It’s been ten months since the Junior Emergency Care Practitioners (ECPs) started their training. They’ve sat through hundreds of hours of lectures, taken four tests and countless quizzes, and worked a full-time schedule in the Emergency Department (ED) under the guidance of our fully-qualified ECPs. They’ve gained practical skills, confidence, and a measure of respect from their teachers. This evening, I got to see how far they have come.
A wide-eyed mother placed a lethargic toddler wrapped in a dirty blanket on a stretcher and stepped back, looking at us expectantly. The child lay still, his breathing weak, his arms splayed out listlessly on the stretcher; scald burns from a cooking accident yesterday covered much of his abdomen and both legs. Hilary, the supervising ECP, began assessing the child and looking for IV access. After a couple of unsuccessful attempts, he asked Deus, one of the Junior ECPs, to set up for an intra-osseus line.
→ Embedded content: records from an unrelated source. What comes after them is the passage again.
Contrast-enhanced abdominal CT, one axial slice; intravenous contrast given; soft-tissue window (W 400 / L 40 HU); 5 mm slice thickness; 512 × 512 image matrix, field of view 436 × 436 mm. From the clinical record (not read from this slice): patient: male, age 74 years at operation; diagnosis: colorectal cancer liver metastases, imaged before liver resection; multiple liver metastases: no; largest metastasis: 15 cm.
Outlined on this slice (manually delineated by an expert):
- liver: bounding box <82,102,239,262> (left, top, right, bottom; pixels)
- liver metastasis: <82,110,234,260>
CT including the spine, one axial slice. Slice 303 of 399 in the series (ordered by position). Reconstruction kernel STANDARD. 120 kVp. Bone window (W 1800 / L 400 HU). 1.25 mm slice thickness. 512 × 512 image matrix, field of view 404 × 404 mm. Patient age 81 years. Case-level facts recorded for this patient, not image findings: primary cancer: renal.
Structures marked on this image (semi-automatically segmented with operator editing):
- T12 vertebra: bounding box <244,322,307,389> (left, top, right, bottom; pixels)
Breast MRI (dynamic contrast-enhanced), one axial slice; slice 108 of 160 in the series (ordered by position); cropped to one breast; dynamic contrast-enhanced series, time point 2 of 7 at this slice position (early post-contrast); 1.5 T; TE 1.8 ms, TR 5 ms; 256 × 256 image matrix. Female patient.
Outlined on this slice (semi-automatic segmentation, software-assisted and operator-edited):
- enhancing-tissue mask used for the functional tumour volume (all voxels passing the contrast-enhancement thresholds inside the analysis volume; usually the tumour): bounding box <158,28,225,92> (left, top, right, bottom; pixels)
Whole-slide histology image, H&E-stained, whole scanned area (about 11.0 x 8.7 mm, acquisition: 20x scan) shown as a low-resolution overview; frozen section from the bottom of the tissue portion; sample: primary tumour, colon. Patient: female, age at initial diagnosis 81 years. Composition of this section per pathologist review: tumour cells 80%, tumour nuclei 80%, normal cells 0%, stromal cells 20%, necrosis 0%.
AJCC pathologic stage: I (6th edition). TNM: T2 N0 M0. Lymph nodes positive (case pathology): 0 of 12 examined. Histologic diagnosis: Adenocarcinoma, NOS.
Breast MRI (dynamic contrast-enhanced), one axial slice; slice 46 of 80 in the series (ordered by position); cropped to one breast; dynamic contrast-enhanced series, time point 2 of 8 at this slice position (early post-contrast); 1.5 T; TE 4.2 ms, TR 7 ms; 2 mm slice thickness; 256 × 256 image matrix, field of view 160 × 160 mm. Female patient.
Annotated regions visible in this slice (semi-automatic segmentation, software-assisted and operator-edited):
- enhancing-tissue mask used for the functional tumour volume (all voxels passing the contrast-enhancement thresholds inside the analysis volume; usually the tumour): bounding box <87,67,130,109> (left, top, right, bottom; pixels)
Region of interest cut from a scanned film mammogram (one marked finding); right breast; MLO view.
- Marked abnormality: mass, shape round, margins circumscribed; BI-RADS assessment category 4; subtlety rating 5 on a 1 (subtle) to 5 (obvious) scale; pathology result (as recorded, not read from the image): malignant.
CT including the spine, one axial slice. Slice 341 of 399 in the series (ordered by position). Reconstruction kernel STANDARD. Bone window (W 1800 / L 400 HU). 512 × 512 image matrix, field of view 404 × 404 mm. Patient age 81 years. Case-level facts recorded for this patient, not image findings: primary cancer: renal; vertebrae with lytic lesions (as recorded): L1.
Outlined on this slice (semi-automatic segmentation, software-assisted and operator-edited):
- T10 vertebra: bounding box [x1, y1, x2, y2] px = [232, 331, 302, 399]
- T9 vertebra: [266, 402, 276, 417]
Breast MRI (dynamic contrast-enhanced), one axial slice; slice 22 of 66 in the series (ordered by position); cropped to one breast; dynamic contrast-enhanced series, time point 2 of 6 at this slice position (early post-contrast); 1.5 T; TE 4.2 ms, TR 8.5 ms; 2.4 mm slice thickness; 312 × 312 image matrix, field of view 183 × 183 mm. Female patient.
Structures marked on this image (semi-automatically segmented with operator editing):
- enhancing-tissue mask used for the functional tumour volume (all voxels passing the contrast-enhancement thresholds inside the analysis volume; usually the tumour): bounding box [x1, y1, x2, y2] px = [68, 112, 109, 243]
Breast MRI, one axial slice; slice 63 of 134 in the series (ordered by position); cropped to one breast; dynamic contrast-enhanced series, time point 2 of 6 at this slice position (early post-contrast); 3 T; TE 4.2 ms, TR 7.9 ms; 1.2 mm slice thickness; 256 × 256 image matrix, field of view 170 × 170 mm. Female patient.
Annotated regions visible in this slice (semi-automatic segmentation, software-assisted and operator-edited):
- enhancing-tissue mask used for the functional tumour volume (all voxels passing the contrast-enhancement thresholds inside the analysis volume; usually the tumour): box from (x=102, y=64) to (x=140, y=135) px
Intra-osseus (IO) needle placement is an uncommon procedure here – the ECPs are very good at getting IV access on most patients – but when necessary, it is often lifesaving. The veins in severely dehydrated patients can collapse, making traditional IV access nearly impossible; IO needles get around this problem by drilling into the hollow center of a bone in the shin that has a good connection to the circulation.
We opened the IO kit to set up. Inside were a drill set and five pediatric IO needles. There were no extras elsewhere in the hospital. The nearest hospital that might have a similar kit was four hours away in the best of conditions; at night, with roads muddy from the rainy season, an impoverished family, and a critically ill patient, referral was not an option. Deus had five tries. If he failed, the child would die.
Meanwhile, Hilary had called for more help. Three qualified ECPs were still trying to get IV access in the arms, scalp, even the external jugular veins, as Deus found his landmarks and, with a high-pitched whirr, drilled a needle into the toddler’s right tibia. While Deus flushed and connected the line, Glorious, another Junior, told the team that she had just found the child’s blood sugar was too low to measure. Together, they calculated the dose of diluted sugar they would need to administer.
Standing just behind the action, grabbing equipment and connecting lines as needed, I was struck by how well Hilary, Deus, Glorious, and the others worked together. Six months ago, when I arrived, the Juniors had to be told what needed to be done; now, they knew without asking. Even more impressive, the supervising ECPs trusted them. They were working together in a way that was unthinkable back in May when I arrived. They were a team.